Câmbio paralelo é cotado a 1.070 pesos. Para especialista, quem vai viajar deve trocar moeda no mesmo dólar que usaria sem a mudança

O pacote econômico argentino promoveu uma forte desvalorização cambial, com a cotação oficial do dólar passando de 366 pesos por dólar para 800 pesos. Com isso, o turista brasileiro pode se questionar sobre qual moeda é ideal levar para Argentina.

Mesmo com a desvalorização, o câmbio no país vizinho continua sendo atraente para turistas brasileiros, mas a cotação no paralelo — o chamado dólar blue — deverá ser um ponto de atenção para quem planeja visitar a Argentina.

O dólar blue sempre foi mais vantajoso para o turista devido à grande diferença para a cotação oficial. Antes da desvalorização de 54%, o dólar oficial era negociado a 366 pesos, contra quase 1 mil no paralelo.

Essa diferença, agora, é bem menor, ressalta Lucas Farina, analista da Genial Investimentos. O dólar blue fechou ontem a 1.070 pesos.

— Vai fazendo cada vez menos diferença a decisão de em que casa de câmbio trocar e a que taxa, embora ainda seja uma decisão bastante relevante. No curto prazo, para quem já tinha viagem agendada para esse período, provavelmente a pessoa deve continuar trocando no mesmo dólar que ela trocaria caso não tivesse havido mudança de governo — diz Farina.

Ele ressalta que a medida do governo de reduzir a diferença entre a taxa de câmbio oficial e a paralela faz parte do esforço para atrair dólares e ampliar as reservas cambiais, hoje no campo negativo.

— Este deve ser um movimento que ocorrerá ao longo do tempo, em vez de buscar uma unificação das taxas de câmbio de imediato.

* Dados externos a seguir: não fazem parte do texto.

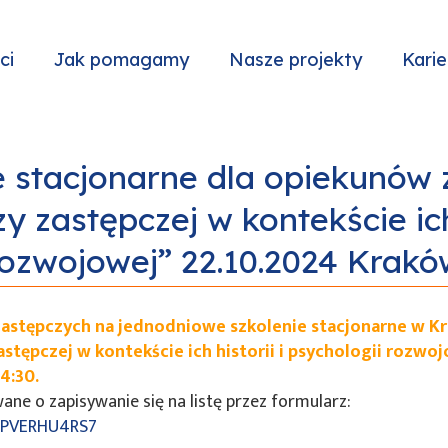
ci
Jak pomagamy
Nasze projekty
Karie
e stacjonarne dla opiekunów 
y zastępczej w kontekście ich 
rozwojowej” 22.10.2024 Krakó
astępczych na jednodniowe szkolenie stacjonarne w K
stępczej w kontekście ich historii i psychologii rozwoj
4:30.
ne o zapisywanie się na listę przez formularz:
BPPVERHU4RS7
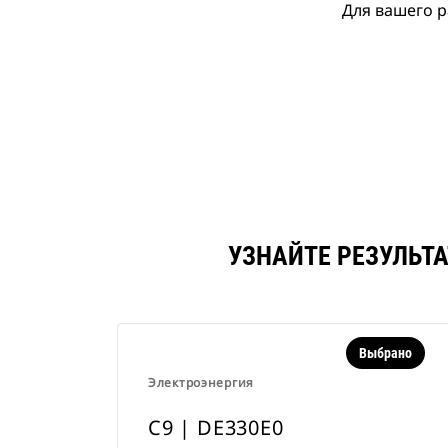
Для вашего р
УЗНАЙТЕ РЕЗУЛЬТА
Выбрано
Электроэнергия
C9 | DE330E0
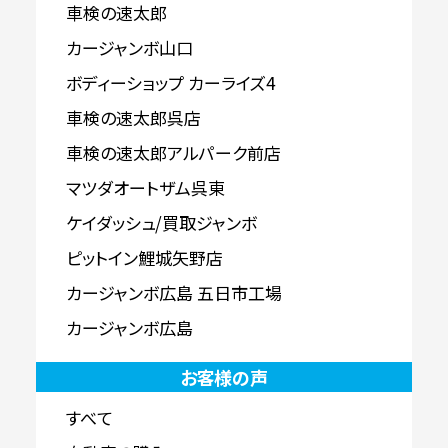
車検の速太郎
カージャンボ山口
ボディーショップ カーライズ4
車検の速太郎呉店
車検の速太郎アルパーク前店
マツダオートザム呉東
ケイダッシュ/買取ジャンボ
ピットイン鯉城矢野店
カージャンボ広島 五日市工場
カージャンボ広島
お客様の声
すべて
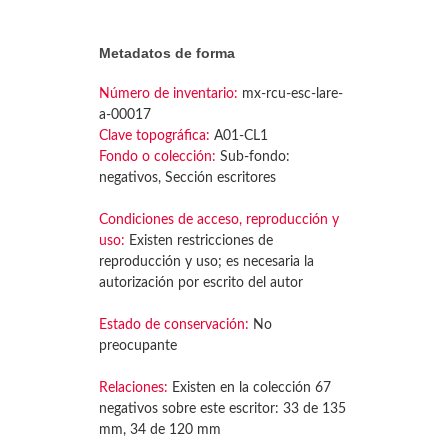
Metadatos de forma
Número de inventario:
mx-rcu-esc-lare-
a-00017
Clave topográfica:
A01-CL1
Fondo o colección:
Sub-fondo:
negativos, Sección escritores
Condiciones de acceso, reproducción y
uso:
Existen restricciones de
reproducción y uso; es necesaria la
autorización por escrito del autor
Estado de conservación:
No
preocupante
Relaciones:
Existen en la colección 67
negativos sobre este escritor: 33 de 135
mm, 34 de 120 mm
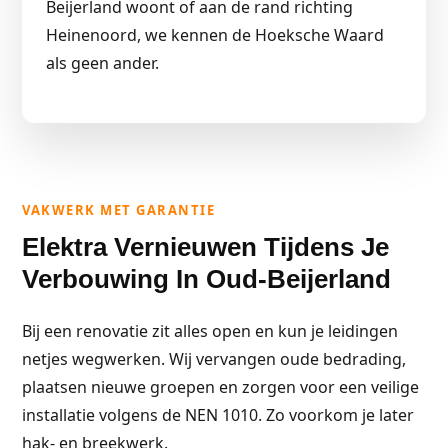
Beijerland woont of aan de rand richting
Heinenoord, we kennen de Hoeksche Waard
als geen ander.
VAKWERK MET GARANTIE
Elektra Vernieuwen Tijdens Je
Verbouwing In Oud-Beijerland
Bij een renovatie zit alles open en kun je leidingen
netjes wegwerken. Wij vervangen oude bedrading,
plaatsen nieuwe groepen en zorgen voor een veilige
installatie volgens de NEN 1010. Zo voorkom je later
hak- en breekwerk.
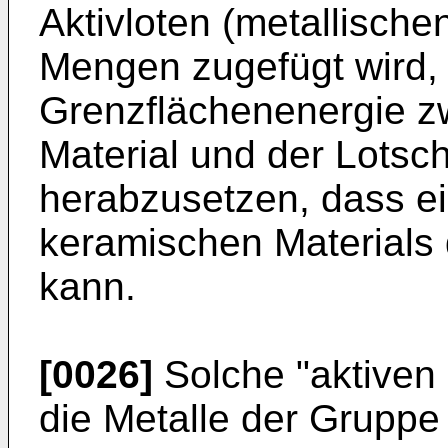
Aktivloten (metallische
Mengen zugefügt wird,
Grenzflächenenergie z
Material und der Lotsc
herabzusetzen, dass e
keramischen Materials 
kann.
[0026]
Solche "aktiven 
die Metalle der Gruppe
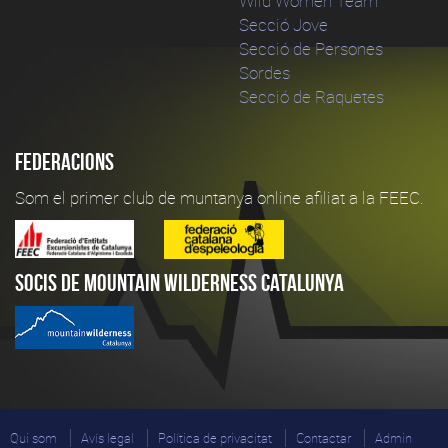
Wild Women Team
Secció Jove
Secció de Persones
Sordes
Secció de Raquetes
Federacions
Som el primer club de muntanya online afiliat a la FEEC.
Socis de Mountain Wilderness Catalunya
Qui som
Avís legal
Política de privacitat
Contactar
Admin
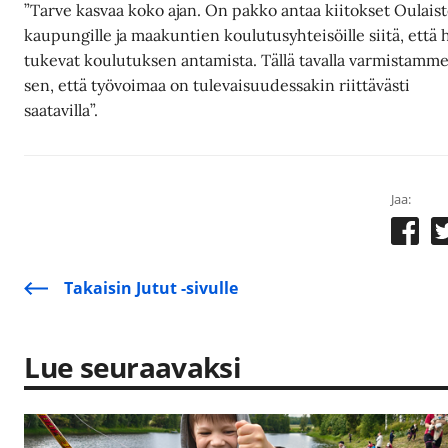
”Tarve kasvaa koko ajan. On pakko antaa kiitokset Oulais
kaupungille ja maakuntien koulutusyhteisöille siitä, että 
tukevat koulutuksen antamista. Tällä tavalla varmistamm
sen, että työvoimaa on tulevaisuudessakin riittävästi
saatavilla”.
Jaa:
Takaisin Jutut -sivulle
Lue seuraavaksi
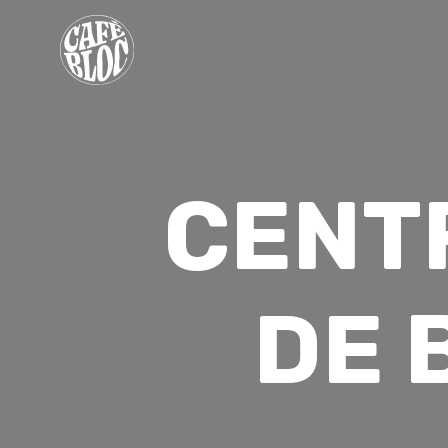
TARIFS
INFOS
CENT
ÉVÉNEMENTS & PROMOS
THÉRAPEUTES
CONTACT
DE 
MON ABONNEMENT
CONSENTEMENT
EN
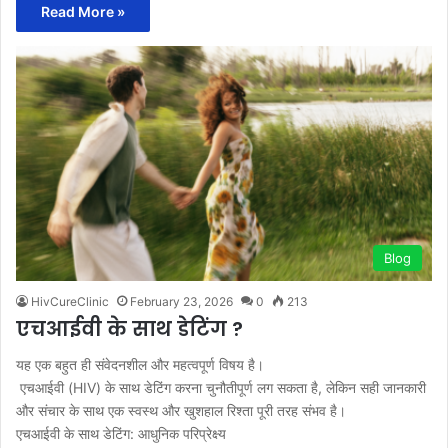
Read More »
Blog
HivCureClinic
February 23, 2026
0
213
एचआईवी के साथ डेटिंग ?
यह एक बहुत ही संवेदनशील और महत्वपूर्ण विषय है।
एचआईवी (HIV) के साथ डेटिंग करना चुनौतीपूर्ण लग सकता है, लेकिन सही जानकारी
और संचार के साथ एक स्वस्थ और खुशहाल रिश्ता पूरी तरह संभव है।
एचआईवी के साथ डेटिंग: आधुनिक परिप्रेक्ष्य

Isso poderia gerar estresse no mercado e levar a uma desvalorização cambial desordenada. É mais fácil ser uma convergência lenta — afirma Farina.

Na Argentina, as operadoras de turismo relatam incerteza dos clientes com relação às férias de verão.

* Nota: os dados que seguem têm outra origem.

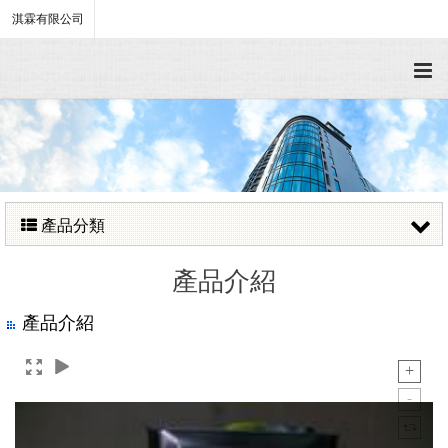
淇霖有限公司
產品分類
產品介紹
產品介紹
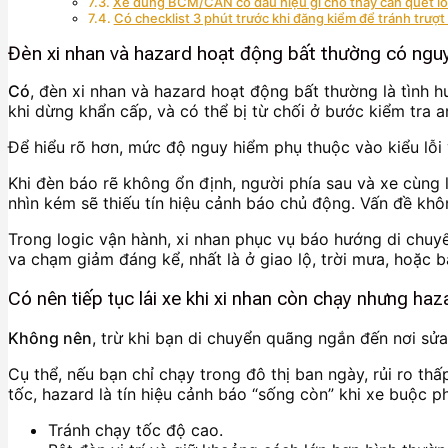
Xe dùng BCM/CAN có dấu hiệu gì cho thấy cần quét lỗ
Có checklist 3 phút trước khi đăng kiểm để tránh trượt 
Đèn xi nhan và hazard hoạt động bất thường có ngu
Có
, đèn xi nhan và hazard hoạt động bất thường là tình h
khi dừng khẩn cấp, và có thể bị từ chối ở bước kiểm tra a
Để hiểu rõ hơn, mức độ nguy hiểm phụ thuộc vào kiểu lỗi v
Khi đèn báo rẽ không ổn định, người phía sau và xe cùng
nhìn kém sẽ thiếu tín hiệu cảnh báo chủ động. Vấn đề khô
Trong logic vận hành, xi nhan phục vụ báo hướng di chuy
va chạm giảm đáng kể, nhất là ở giao lộ, trời mưa, hoặc 
Có nên tiếp tục lái xe khi xi nhan còn chạy nhưng h
Không nên
, trừ khi bạn di chuyển quãng ngắn đến nơi sử
Cụ thể, nếu bạn chỉ chạy trong đô thị ban ngày, rủi ro t
tốc, hazard là tín hiệu cảnh báo “sống còn” khi xe buộc p
Tránh chạy tốc độ cao.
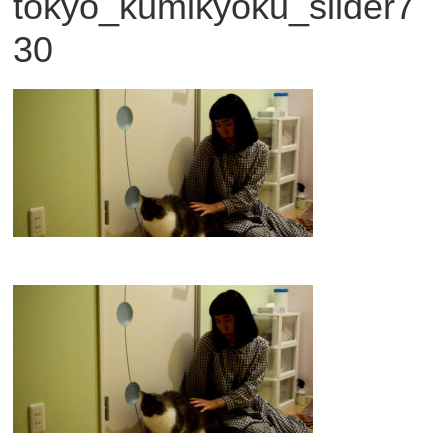
tokyo_kumikyoku_slider7
観
30
た
い
映
画
は
こ
の
街
で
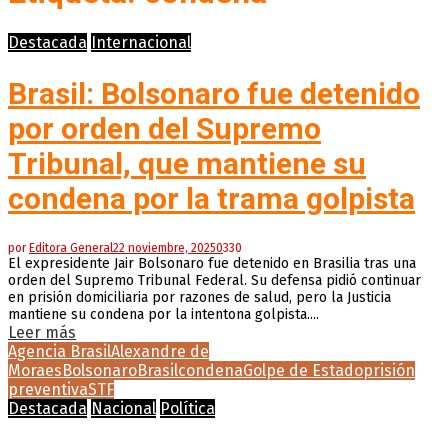
Destacada
Internacional
Brasil: Bolsonaro fue detenido
por orden del Supremo
Tribunal, que mantiene su
condena por la trama golpista
por
Editora General
22 noviembre, 2025
0
330
El expresidente Jair Bolsonaro fue detenido en Brasilia tras una
orden del Supremo Tribunal Federal. Su defensa pidió continuar
en prisión domiciliaria por razones de salud, pero la Justicia
mantiene su condena por la intentona golpista....
Leer más
Agencia Brasil
Alexandre de
Moraes
Bolsonaro
Brasil
condena
Golpe de Estado
prisión
preventiva
STF
Destacada
Nacional
Política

— É um momento de muita incerteza, por não estar definida toda a política cambial — disse ao jornal La Nación Tomas Novick, fundador da rede de agências de viagem TravelConnect.

Pablo Aperio, diretor da agência Travel Services, ressalta que tanto as operadoras como as companhias aéreas estão tendo de alterar seus sistemas para a nova cotação oficial, o que pode atrasar algumas reservas de passagens.

Ele ressalta, porém, que muitas pessoas se anteciparam, de olho nas eleições presidenciais.